Breakthrough: RPN and Fast RCNN share convolutions at test-time, so that marginal cost for computing proposals is small.
Region Proposal Network
Objective: To generate detection proposals, serves as the "attention". RPN predicts possibility of an anchor being background or foreground, and refine the anchor.
What is it: a fully convolutional network (FCN) that can be trained end-to-end
Input: feature map
Output: objects bounds, objectness scores
How training data is made
We want to label the anchors using ground-truth boxes.
The idea is that we want to label the anchors having the higher overlaps with ground-truth boxes as foreground, the ones with lower overlaps as background.
ROI Pooling
After RPN, we proposed regions with different sizes, thus different sized regions means different sized CNN feature maps.
Region of Interest Pooling can simplify the problem by reducing the feature maps into the same size.
Here is a good explanation about ROI Pooling.
- It is used for object detection tasks;
- It allows us to reuse the feature map from the convolutional network;
- It can significantly speed up both train and test time;
- It allows to train object detection systems in an end-to-end manner.
Fast RCNN
Objective: uses proposed regions to classify objects into categories and background
Training Scheme
Alternating fashion: RPN -> Fast RCNN -> RPN -> Fast RCNN
Implementation Details
- Non-Maximum Suppression (NMS)
Since RPN proposals highly overlap with each other, NMS is implemented on the proposal regions based on cls scores, i.e. objectness scores. By fixing IoU threshold at 0.7, NMS leaves use about 2,000 proposal regions per image.
RCNN (Regional Convolutional Neural Network)
One major question:
To what extent do CNN classification results on ImageNet generalize to object detection results on the PASCAL VOC Challenge?

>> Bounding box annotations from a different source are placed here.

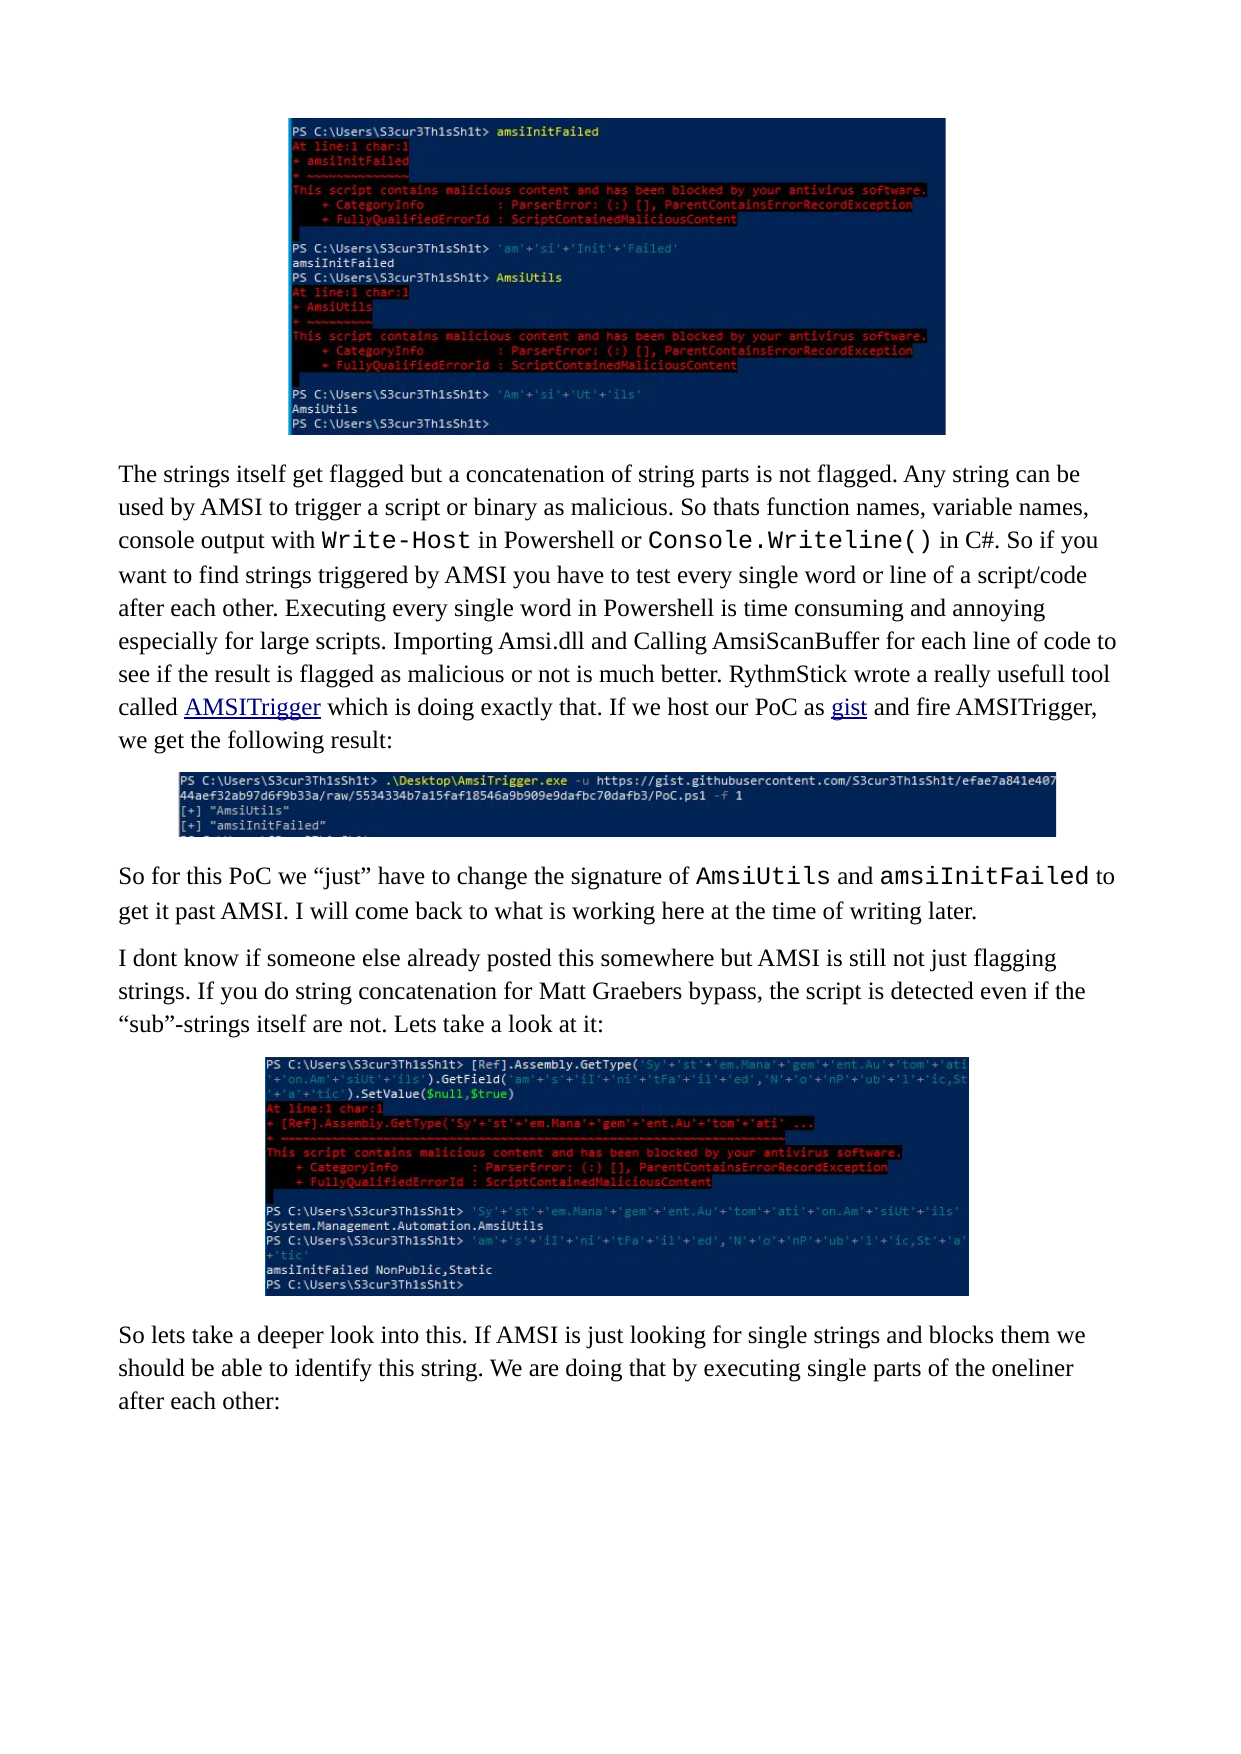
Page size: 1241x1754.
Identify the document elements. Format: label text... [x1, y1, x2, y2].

picture [177, 772, 1057, 837]
picture [288, 118, 946, 435]
picture [265, 1057, 969, 1296]
text So for this PoC we “just” have to change the signature of AmsiUtils and amsiInitFailed to get it past AMSI. I will come back to what is working here at the time of writing later. [118, 861, 1122, 924]
text The strings itself get flagged but a concatenation of string parts is not flagged. Any string can be used by AMSI to trigger a script or binary as malicious. So thats function names, variable names, console output with Write-Host in Powershell or Console.Writeline() in C#. So if you want to find strings triggered by AMSI you have to test every single word or line of a script/code after each other. Executing every single word in Powershell is time consuming and annoying especially for large scripts. Importing Amsi.dll and Calling AmsiScanBuffer for each line of code to see if the result is flagged as malicious or not is much better. RythmStick wrote a really usefull tool called AMSITrigger which is doing exactly that. If we host our PoC as gist and fire AMSITrigger, we get the following result: [118, 459, 1122, 754]
text I dont know if someone else already posted this somewhere but AMSI is still not just flagging strings. If you do string concatenation for Matt Graebers bypass, the script is detected even if the “sub”-strings itself are not. Lets take a look at it: [118, 943, 1122, 1038]
text So lets take a deeper look into this. If AMSI is just looking for single strings and blocks them we should be able to identify this string. We are doing that by executing single parts of the oneliner after each other: [118, 1320, 1122, 1415]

The work was focused on two problems:
- localizing objects with a deep network
train a high-capacity model with only a small quantity of annotated detection data
The second problem actually implemented transfer learning.
Localizing Objects
The paper solves the CNN localization problem by operating within the "recognition using regions" paradigm.
Object Detection with R-CNN
The system consists of three modules:
- Region proposals: the proposals define the set of candidate detections available to our detector.
- Fixed-length feature vector extraction: extract features from each region.
- A set of class-specific linear SVMs.
Non-Maximum Suppression (NMS)
Given all scored regions in an image, for each class independently, we rejects a region if it has an intersection-over-union (IoU) overlap with a higher scoring selected region larger than a learned threshold.